Zarr is a specification for storage of and access to multi-dimensional array data. Its development targeted data in cloud environments (i.e., in object store), and the specification is optimized for cloud access via capabilities such as metadata consolidation and ability to chunk across any dimension.

Status

Zarr Storage Specification V2 is an approved data format convention for use in NASA Earth Science Data Systems (ESDS).

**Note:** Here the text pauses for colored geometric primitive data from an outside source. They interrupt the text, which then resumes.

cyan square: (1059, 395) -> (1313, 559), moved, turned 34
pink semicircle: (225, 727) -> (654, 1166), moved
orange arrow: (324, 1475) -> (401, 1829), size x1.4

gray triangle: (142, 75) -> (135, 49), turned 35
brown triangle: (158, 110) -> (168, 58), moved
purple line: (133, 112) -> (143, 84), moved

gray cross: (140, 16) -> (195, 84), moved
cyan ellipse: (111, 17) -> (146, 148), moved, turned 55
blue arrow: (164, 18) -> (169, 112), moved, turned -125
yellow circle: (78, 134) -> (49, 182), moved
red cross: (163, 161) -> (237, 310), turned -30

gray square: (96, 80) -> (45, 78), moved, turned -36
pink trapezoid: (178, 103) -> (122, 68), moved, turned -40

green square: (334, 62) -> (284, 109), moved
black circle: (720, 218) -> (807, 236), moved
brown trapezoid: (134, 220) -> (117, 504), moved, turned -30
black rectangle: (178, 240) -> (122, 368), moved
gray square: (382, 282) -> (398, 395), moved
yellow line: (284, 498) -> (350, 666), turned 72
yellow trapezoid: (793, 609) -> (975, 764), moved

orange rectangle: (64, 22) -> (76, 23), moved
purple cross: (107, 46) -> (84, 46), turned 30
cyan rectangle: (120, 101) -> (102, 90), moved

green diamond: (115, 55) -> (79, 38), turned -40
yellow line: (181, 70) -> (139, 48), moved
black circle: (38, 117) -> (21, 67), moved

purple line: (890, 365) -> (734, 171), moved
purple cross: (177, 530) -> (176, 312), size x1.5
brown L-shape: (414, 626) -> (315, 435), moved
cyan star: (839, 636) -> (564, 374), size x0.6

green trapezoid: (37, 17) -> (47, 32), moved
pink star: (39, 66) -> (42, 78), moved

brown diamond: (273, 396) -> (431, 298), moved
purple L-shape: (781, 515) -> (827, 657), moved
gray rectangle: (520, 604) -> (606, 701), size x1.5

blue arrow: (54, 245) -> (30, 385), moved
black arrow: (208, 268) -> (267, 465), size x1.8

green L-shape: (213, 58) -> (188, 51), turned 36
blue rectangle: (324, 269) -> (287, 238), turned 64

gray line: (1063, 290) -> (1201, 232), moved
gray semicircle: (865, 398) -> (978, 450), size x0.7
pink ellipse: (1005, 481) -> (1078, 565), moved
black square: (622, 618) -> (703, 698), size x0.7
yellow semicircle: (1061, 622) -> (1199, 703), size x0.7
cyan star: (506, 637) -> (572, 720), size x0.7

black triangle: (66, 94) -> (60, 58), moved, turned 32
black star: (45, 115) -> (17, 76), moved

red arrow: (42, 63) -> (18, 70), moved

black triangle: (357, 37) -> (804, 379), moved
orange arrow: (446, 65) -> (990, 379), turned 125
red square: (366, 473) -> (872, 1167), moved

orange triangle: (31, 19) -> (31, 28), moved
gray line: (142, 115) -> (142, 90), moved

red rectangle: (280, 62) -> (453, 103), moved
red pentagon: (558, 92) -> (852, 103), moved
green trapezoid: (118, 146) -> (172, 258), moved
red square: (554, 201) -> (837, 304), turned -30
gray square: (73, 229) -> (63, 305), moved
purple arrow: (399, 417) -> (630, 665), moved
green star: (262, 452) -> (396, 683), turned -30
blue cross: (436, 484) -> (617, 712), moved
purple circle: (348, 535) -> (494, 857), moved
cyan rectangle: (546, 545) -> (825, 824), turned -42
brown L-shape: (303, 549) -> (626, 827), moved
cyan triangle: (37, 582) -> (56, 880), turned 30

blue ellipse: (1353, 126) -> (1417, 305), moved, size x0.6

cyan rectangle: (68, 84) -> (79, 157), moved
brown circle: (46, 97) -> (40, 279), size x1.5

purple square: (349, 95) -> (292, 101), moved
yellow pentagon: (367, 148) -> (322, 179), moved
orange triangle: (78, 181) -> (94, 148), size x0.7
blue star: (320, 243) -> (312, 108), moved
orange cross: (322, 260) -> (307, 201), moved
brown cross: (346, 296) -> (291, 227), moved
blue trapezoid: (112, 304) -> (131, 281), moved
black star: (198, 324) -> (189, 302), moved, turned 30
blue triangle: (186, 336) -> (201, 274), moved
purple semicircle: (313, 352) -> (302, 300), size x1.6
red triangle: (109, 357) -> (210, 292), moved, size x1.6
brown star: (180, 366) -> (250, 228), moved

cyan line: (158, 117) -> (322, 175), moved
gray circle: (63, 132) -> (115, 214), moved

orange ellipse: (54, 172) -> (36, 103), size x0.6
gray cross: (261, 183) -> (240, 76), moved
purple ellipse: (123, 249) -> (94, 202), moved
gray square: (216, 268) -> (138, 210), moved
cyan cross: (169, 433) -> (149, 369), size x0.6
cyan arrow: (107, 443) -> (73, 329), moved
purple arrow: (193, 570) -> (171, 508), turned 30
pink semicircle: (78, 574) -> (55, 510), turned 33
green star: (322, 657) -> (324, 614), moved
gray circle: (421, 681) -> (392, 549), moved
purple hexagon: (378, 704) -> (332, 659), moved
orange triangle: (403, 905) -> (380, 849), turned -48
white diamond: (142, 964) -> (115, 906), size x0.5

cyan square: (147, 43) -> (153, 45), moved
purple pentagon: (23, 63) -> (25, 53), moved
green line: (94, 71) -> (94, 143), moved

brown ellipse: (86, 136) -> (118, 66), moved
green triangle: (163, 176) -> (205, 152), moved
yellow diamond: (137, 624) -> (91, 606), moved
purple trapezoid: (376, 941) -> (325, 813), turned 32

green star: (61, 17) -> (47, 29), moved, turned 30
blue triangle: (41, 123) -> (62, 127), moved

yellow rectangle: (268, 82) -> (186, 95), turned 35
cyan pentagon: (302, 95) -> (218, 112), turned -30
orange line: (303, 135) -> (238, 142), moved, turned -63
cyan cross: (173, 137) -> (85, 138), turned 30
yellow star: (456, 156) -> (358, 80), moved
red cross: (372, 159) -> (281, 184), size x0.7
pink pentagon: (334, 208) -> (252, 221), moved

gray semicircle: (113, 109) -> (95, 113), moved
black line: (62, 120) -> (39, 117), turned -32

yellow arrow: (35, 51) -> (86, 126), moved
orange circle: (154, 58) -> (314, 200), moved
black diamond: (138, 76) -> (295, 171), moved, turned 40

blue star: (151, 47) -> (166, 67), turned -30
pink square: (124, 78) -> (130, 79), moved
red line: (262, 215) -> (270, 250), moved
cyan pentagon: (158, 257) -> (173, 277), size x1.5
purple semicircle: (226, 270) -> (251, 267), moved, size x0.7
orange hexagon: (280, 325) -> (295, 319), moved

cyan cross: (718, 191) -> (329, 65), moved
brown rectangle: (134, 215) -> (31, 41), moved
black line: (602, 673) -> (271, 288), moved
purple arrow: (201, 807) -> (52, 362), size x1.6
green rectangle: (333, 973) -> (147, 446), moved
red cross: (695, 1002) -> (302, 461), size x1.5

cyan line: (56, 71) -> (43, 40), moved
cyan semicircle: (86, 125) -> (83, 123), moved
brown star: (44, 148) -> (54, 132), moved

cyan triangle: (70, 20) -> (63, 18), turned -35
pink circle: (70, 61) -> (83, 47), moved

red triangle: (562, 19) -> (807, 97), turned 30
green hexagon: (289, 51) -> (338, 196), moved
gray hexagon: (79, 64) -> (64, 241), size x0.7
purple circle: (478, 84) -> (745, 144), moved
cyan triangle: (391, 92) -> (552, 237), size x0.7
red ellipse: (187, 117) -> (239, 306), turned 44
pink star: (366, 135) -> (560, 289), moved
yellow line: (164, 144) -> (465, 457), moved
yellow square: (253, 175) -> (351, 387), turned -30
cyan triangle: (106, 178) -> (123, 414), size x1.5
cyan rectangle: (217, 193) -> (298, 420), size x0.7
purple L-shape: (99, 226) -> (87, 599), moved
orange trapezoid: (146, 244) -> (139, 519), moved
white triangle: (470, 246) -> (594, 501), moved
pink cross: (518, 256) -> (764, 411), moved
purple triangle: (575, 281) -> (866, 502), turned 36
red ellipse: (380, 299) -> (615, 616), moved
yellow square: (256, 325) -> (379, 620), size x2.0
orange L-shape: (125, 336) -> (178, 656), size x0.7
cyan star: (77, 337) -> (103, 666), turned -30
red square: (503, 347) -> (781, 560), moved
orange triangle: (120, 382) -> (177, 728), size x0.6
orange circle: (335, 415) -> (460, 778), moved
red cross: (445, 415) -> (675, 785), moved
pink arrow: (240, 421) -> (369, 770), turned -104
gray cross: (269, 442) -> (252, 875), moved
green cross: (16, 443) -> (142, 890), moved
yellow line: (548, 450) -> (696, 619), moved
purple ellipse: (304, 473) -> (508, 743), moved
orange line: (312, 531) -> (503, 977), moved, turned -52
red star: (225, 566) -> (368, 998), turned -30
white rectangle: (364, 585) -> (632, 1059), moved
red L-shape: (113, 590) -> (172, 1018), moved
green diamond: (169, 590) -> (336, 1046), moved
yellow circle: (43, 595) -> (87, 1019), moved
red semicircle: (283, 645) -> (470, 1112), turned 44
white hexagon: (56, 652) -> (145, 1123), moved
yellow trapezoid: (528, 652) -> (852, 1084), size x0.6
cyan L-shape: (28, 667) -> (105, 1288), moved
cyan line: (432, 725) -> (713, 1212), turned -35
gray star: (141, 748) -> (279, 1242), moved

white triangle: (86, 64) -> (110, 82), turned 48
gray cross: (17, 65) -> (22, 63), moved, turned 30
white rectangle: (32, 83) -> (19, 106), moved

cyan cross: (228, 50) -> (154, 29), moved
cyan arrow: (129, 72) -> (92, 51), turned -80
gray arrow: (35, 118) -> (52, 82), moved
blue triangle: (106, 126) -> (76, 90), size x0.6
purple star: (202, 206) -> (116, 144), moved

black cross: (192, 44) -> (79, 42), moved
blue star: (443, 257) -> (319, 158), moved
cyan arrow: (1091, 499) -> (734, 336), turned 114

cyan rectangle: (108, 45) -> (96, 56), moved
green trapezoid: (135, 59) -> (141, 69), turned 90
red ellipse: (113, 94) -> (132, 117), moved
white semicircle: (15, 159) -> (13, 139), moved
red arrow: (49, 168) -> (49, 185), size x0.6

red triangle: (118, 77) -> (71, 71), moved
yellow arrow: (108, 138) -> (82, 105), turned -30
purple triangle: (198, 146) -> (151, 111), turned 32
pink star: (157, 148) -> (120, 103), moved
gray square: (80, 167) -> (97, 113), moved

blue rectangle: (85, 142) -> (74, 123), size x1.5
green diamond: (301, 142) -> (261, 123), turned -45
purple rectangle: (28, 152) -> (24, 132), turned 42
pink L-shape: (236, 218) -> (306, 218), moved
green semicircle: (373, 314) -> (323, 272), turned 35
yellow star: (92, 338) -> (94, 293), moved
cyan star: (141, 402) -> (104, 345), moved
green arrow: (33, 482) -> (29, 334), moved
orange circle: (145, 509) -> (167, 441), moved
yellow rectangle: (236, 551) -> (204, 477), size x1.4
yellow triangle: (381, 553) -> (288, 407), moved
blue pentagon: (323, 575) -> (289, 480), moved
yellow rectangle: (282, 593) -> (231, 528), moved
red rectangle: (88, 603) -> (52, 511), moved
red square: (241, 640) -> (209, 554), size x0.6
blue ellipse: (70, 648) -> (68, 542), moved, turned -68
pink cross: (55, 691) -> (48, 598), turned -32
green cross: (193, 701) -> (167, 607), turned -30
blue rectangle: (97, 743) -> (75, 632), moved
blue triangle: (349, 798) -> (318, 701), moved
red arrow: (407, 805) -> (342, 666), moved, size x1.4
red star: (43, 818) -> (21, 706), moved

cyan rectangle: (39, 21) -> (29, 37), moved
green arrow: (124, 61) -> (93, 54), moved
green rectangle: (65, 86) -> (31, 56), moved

ESCO RFC ESDS-RFC-048 – Zarr Storage Specification Version 2: Cloud-optimized persistence using Zarr.
DOI https://doi.org/10.5067/DOC/ESCO/ESDS-RFC-048v1
Suggested Citation Newman, D. J. (2024). Zarr storage specification version 2: Cloud-optimized persistence using Zarr. NASA Earth Science Data and Information System Standards Coordination Office. https://doi.org/10.5067/DOC/ESCO/ESDS-RFC-048v1
Specification Zarr Storage Specification Version 2
User Resources

Zarr Homepage Zarr Documentation

NASA Earth Science Community Recommendations for Use

Strengths

Zarr is growing in use and popularity in the Earth science community, especially among Python users, where the popular Xarray library supports reading and writing from Zarr stores. Dask can also easily be used in conjunction with Zarr in parallel computing applications. Active users in the popular open source Pangeo project have also started to leverage Zarr as a data format, typically accessing Zarr via the Xarray library. The Pangeo community is a well-respected and active group of developers and contributors that has made major advances in scientific computing with Big Data in the cloud.

Weaknesses

Zarr is still a relatively new storage specification, rapidly evolving and not inherently for geospatial applications. It is more a generalized specification for n-dimensional data. This convention approval is written with the existing understanding of Zarr version 2, but version 3 is under development. Tangential activities like the GeoZarr extension intend to address issues with metadata consistency and standardization.

Applicability

Zarr can be used for any multi-dimensional Earth science product in the NASA product portfolio. It has been integrated as a capability at NASA's Goddard Earth Sciences Data and Information Services Center (GES DISC) in preparation for an entirely cloud-based version of their popular Giovanni service.

Limitations

Although the Zarr specification is generally well defined, there is no standardization of the metadata contents to align with accepted conventions like CF. This is a capability that the GeoZarr extension is addressing along with resolving the needs of storing GeoTIFF-like datasets as Zarr stores.

For NASA science data systems or data archives there is no clear paradigm for updating and modifying a Zarr data store as new data from ongoing satellite missions become available or as data is retroactively republished.

Also converting historical HDF/netCDF data to Zarr storage will substantially increase the size of the NASA Earth Science archive as the original formats cannot be deleted for provenance and preservation reasons.